DATASET EXCERPTS:
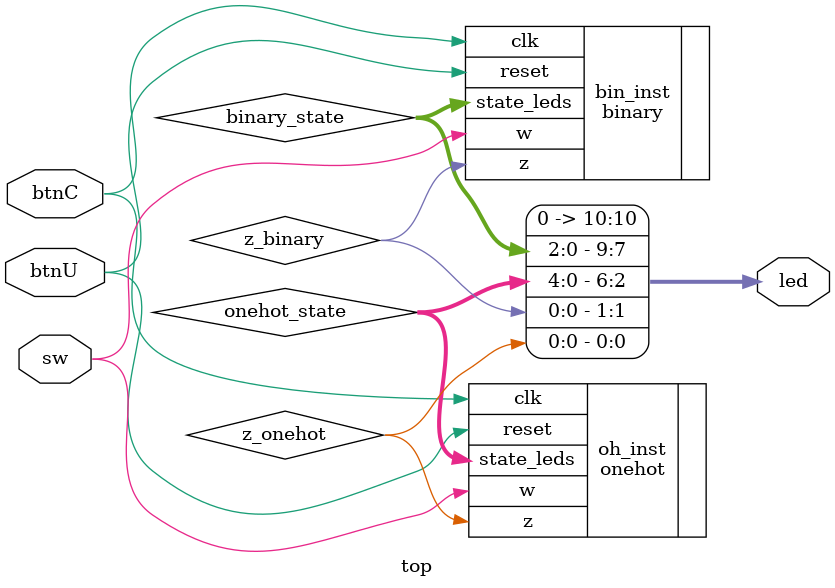
<source format=v>
module top(
    input sw,
    input btnC,
    input btnU,
    output [10:0] led
);
    wire z_onehot, z_binary;
    wire [4:0] onehot_state;
    wire [2:0] binary_state;
    
    onehot oh_inst(
        .w(sw),
        .clk(btnC),
        .reset(btnU),
        .z(z_onehot),
        .state_leds(onehot_state)
    );
    
    binary bin_inst(
        .w(sw),
        .clk(btnC),
        .reset(btnU),
        .z(z_binary),
        .state_leds(binary_state)
    );
    
    assign led = {binary_state, onehot_state, z_binary, z_onehot};
    
endmodule

</source>
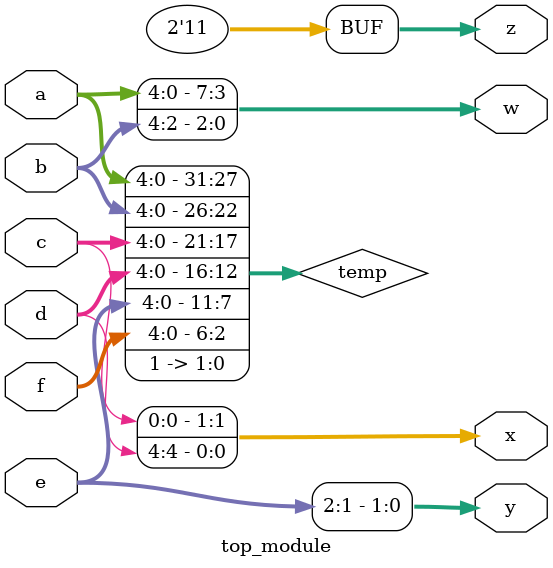
<source format=sv>
module top_module (
	input [4:0] a,
	input [4:0] b,
	input [4:0] c,
	input [4:0] d,
	input [4:0] e,
	input [4:0] f,
	output [7:0] w,
	output [7:8] x,
	output [7:8] y,
	output [7:8] z
);

    // Concatenate input vectors and two 1 bits to form a 32-bit vector
    wire [31:0] temp;
    assign temp = {a, b, c, d, e, f, 2'b11};

    // Split the 32-bit vector into four 8-bit output vectors
    assign w = temp[31:24];
    assign x = temp[23:16];
    assign y = temp[15:8];
    assign z = temp[7:0];

endmodule

</source>
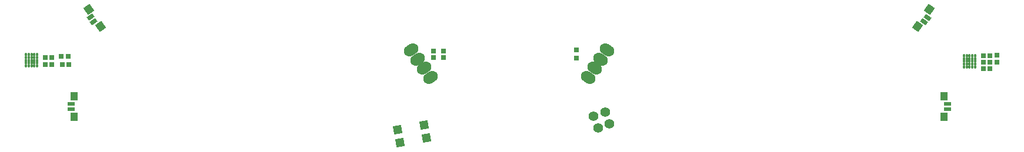
<source format=gts>
G04*
G04 #@! TF.GenerationSoftware,Altium Limited,Altium Designer,19.1.5 (86)*
G04*
G04 Layer_Color=8388736*
%FSLAX25Y25*%
%MOIN*%
G70*
G01*
G75*
%ADD35P,0.06699X4X324.5*%
%ADD36C,0.01800*%
%ADD37R,0.03000X0.03162*%
%ADD38R,0.03162X0.03000*%
%ADD39R,0.03950X0.02375*%
%ADD40R,0.04343X0.04737*%
G04:AMPARAMS|DCode=41|XSize=39.5mil|YSize=23.75mil|CornerRadius=0mil|HoleSize=0mil|Usage=FLASHONLY|Rotation=215.500|XOffset=0mil|YOffset=0mil|HoleType=Round|Shape=Rectangle|*
%AMROTATEDRECTD41*
4,1,4,0.00918,0.02114,0.02297,0.00180,-0.00918,-0.02114,-0.02297,-0.00180,0.00918,0.02114,0.0*
%
%ADD41ROTATEDRECTD41*%

G04:AMPARAMS|DCode=42|XSize=47.37mil|YSize=43.43mil|CornerRadius=0mil|HoleSize=0mil|Usage=FLASHONLY|Rotation=125.500|XOffset=0mil|YOffset=0mil|HoleType=Round|Shape=Rectangle|*
%AMROTATEDRECTD42*
4,1,4,0.03143,-0.00667,-0.00393,-0.03189,-0.03143,0.00667,0.00393,0.03189,0.03143,-0.00667,0.0*
%
%ADD42ROTATEDRECTD42*%

G04:AMPARAMS|DCode=43|XSize=39.5mil|YSize=23.75mil|CornerRadius=0mil|HoleSize=0mil|Usage=FLASHONLY|Rotation=324.500|XOffset=0mil|YOffset=0mil|HoleType=Round|Shape=Rectangle|*
%AMROTATEDRECTD43*
4,1,4,-0.02297,0.00180,-0.00918,0.02114,0.02297,-0.00180,0.00918,-0.02114,-0.02297,0.00180,0.0*
%
%ADD43ROTATEDRECTD43*%

G04:AMPARAMS|DCode=44|XSize=47.37mil|YSize=43.43mil|CornerRadius=0mil|HoleSize=0mil|Usage=FLASHONLY|Rotation=234.500|XOffset=0mil|YOffset=0mil|HoleType=Round|Shape=Rectangle|*
%AMROTATEDRECTD44*
4,1,4,-0.00393,0.03189,0.03143,0.00667,0.00393,-0.03189,-0.03143,-0.00667,-0.00393,0.03189,0.0*
%
%ADD44ROTATEDRECTD44*%

%ADD45R,0.02965X0.02965*%
G04:AMPARAMS|DCode=46|XSize=63.12mil|YSize=86.74mil|CornerRadius=0mil|HoleSize=0mil|Usage=FLASHONLY|Rotation=235.000|XOffset=0mil|YOffset=0mil|HoleType=Round|Shape=Round|*
%AMOVALD46*
21,1,0.02362,0.06312,0.00000,0.00000,325.0*
1,1,0.06312,-0.00968,0.00677*
1,1,0.06312,0.00968,-0.00677*
%
%ADD46OVALD46*%

G04:AMPARAMS|DCode=47|XSize=63.12mil|YSize=86.74mil|CornerRadius=0mil|HoleSize=0mil|Usage=FLASHONLY|Rotation=125.000|XOffset=0mil|YOffset=0mil|HoleType=Round|Shape=Round|*
%AMOVALD47*
21,1,0.02362,0.06312,0.00000,0.00000,215.0*
1,1,0.06312,0.00968,0.00677*
1,1,0.06312,-0.00968,-0.00677*
%
%ADD47OVALD47*%

%ADD48C,0.05524*%
D35*
X-46929Y18718D02*
D03*
X-48170Y26135D02*
D03*
X-61917Y16210D02*
D03*
X-63158Y23627D02*
D03*
D36*
X-267534Y59731D02*
D03*
X-269109D02*
D03*
X-270684D02*
D03*
X-272258D02*
D03*
X-273833D02*
D03*
X-267534Y61306D02*
D03*
X-269109D02*
D03*
X-270684D02*
D03*
X-272258D02*
D03*
X-273833D02*
D03*
X-267534Y62881D02*
D03*
X-269109D02*
D03*
X-270684D02*
D03*
X-272258D02*
D03*
X-273833D02*
D03*
X-267534Y64456D02*
D03*
X-269109D02*
D03*
X-270684D02*
D03*
X-272258D02*
D03*
X-273833D02*
D03*
X-267534Y66031D02*
D03*
X-269109D02*
D03*
X-270684D02*
D03*
X-272258D02*
D03*
X-273833D02*
D03*
X257714Y65479D02*
D03*
X259289D02*
D03*
X260864D02*
D03*
X262439D02*
D03*
X264013D02*
D03*
X257714Y63904D02*
D03*
X259289D02*
D03*
X260864D02*
D03*
X262439D02*
D03*
X264013D02*
D03*
X257714Y62329D02*
D03*
X259289D02*
D03*
X260864D02*
D03*
X262439D02*
D03*
X264013D02*
D03*
X257714Y60755D02*
D03*
X259289D02*
D03*
X260864D02*
D03*
X262439D02*
D03*
X264013D02*
D03*
X257714Y59180D02*
D03*
X259289D02*
D03*
X260864D02*
D03*
X262439D02*
D03*
X264013D02*
D03*
D37*
X268713Y58151D02*
D03*
X272492D02*
D03*
X268711Y65630D02*
D03*
X272491D02*
D03*
X268713Y61693D02*
D03*
X272492D02*
D03*
X-253332Y60563D02*
D03*
X-249553D02*
D03*
X-253738Y65143D02*
D03*
X-249958D02*
D03*
X-262898Y60563D02*
D03*
X-259118D02*
D03*
Y64398D02*
D03*
X-262898D02*
D03*
D38*
X276504Y65721D02*
D03*
Y61941D02*
D03*
X-37208Y64409D02*
D03*
Y68189D02*
D03*
X-42865D02*
D03*
Y64409D02*
D03*
D39*
X-248323Y38264D02*
D03*
Y35114D02*
D03*
X248323Y35114D02*
D03*
Y38264D02*
D03*
D40*
X-246552Y30783D02*
D03*
Y42594D02*
D03*
X246551Y42595D02*
D03*
Y30784D02*
D03*
D41*
X-237225Y87340D02*
D03*
X-235396Y84776D02*
D03*
D42*
X-231438Y82279D02*
D03*
X-238297Y91895D02*
D03*
D43*
X235250Y84676D02*
D03*
X237079Y87241D02*
D03*
D44*
X238152Y91795D02*
D03*
X231293Y82180D02*
D03*
D45*
X38134Y68708D02*
D03*
Y64108D02*
D03*
D46*
X44705Y53262D02*
D03*
X48318Y58421D02*
D03*
X51931Y63582D02*
D03*
X55544Y68742D02*
D03*
D47*
X-44705Y53262D02*
D03*
X-48318Y58421D02*
D03*
X-51931Y63582D02*
D03*
X-55544Y68742D02*
D03*
D48*
X54515Y33563D02*
D03*
X56933Y26918D02*
D03*
X50288Y24500D02*
D03*
X47870Y31145D02*
D03*
M02*

</source>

EXERCISE REQUIREMENTS: The lines you need run from the one containing "X-249553D02*" to the end of the listing. Output exactly those, both ends included.

OUTPUT FOR THIS TASK:
X-249553D02*
D03*
X-253738Y65143D02*
D03*
X-249958D02*
D03*
X-262898Y60563D02*
D03*
X-259118D02*
D03*
Y64398D02*
D03*
X-262898D02*
D03*
D38*
X276504Y65721D02*
D03*
Y61941D02*
D03*
X-37208Y64409D02*
D03*
Y68189D02*
D03*
X-42865D02*
D03*
Y64409D02*
D03*
D39*
X-248323Y38264D02*
D03*
Y35114D02*
D03*
X248323Y35114D02*
D03*
Y38264D02*
D03*
D40*
X-246552Y30783D02*
D03*
Y42594D02*
D03*
X246551Y42595D02*
D03*
Y30784D02*
D03*
D41*
X-237225Y87340D02*
D03*
X-235396Y84776D02*
D03*
D42*
X-231438Y82279D02*
D03*
X-238297Y91895D02*
D03*
D43*
X235250Y84676D02*
D03*
X237079Y87241D02*
D03*
D44*
X238152Y91795D02*
D03*
X231293Y82180D02*
D03*
D45*
X38134Y68708D02*
D03*
Y64108D02*
D03*
D46*
X44705Y53262D02*
D03*
X48318Y58421D02*
D03*
X51931Y63582D02*
D03*
X55544Y68742D02*
D03*
D47*
X-44705Y53262D02*
D03*
X-48318Y58421D02*
D03*
X-51931Y63582D02*
D03*
X-55544Y68742D02*
D03*
D48*
X54515Y33563D02*
D03*
X56933Y26918D02*
D03*
X50288Y24500D02*
D03*
X47870Y31145D02*
D03*
M02*

</source>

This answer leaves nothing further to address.